Ogni potere che si concepisca come assoluto, impermeabile ai limiti giuridici e morali, finisce inevitabilmente per tradire la propria funzione originaria e per scivolare in forme più o meno esplicite di dominio. In questa prospettiva, la Terza Repubblica è chiamata a inaugurare una nuova stagione di partecipazione intellettuale e civile, alimentata da una visione del futuro positiva e inclusiva, nella quale la cultura del dialogo si affermi come via privilegiata, la collaborazione come stile condiviso e la conoscenza reciproca come metodo e criterio dell’agire pubblico. Tale orizzonte non si configura come ideologia chiusa, ma come spazio di senso aperto, capace di accogliere e mettere in relazione culture e tradizioni diverse.

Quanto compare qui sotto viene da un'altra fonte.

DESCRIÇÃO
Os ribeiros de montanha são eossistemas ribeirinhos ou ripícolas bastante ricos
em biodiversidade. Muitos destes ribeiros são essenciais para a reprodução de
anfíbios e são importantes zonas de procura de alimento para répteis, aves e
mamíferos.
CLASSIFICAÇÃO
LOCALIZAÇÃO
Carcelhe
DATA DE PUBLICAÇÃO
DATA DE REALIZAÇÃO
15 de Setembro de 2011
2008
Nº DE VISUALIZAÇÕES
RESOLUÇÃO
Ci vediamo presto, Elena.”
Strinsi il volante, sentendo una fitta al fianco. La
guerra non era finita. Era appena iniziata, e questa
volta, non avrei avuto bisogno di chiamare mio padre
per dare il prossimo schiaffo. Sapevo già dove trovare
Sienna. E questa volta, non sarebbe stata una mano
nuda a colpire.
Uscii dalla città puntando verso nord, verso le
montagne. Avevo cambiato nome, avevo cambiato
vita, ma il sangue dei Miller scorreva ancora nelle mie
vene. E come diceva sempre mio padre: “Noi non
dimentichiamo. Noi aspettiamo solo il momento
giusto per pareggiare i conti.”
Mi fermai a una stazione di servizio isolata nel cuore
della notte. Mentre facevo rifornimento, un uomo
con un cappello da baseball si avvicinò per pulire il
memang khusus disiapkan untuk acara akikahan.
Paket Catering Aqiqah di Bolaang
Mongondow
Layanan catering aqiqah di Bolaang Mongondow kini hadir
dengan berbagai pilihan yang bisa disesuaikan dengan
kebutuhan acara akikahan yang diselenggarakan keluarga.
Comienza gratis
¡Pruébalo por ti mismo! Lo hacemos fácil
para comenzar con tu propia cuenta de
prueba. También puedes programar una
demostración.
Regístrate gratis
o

Questo movimento di pensiero politico concepisce il merito non come affermazione solitaria o competizione esasperata, ma come co-costruzione, come sinfonia delle diversità chiamate a generare valore comune. Non pretende di offrire soluzioni definitive né di delineare un sistema perfetto, ma intende indicare una direzione: ricondurre la politica alla misura dell’uomo, il diritto alla sua sorgente, l’economia al suo fine autenticamente umano, la libertà alla sua verità più profonda. Non nostalgia del passato, ma responsabilità verso il futuro.

Non evasione dalla complessità, ma assunzione lucida e consapevole di essa. Non utopia astratta, ma un realismo alto, fondato sulla centralità della persona.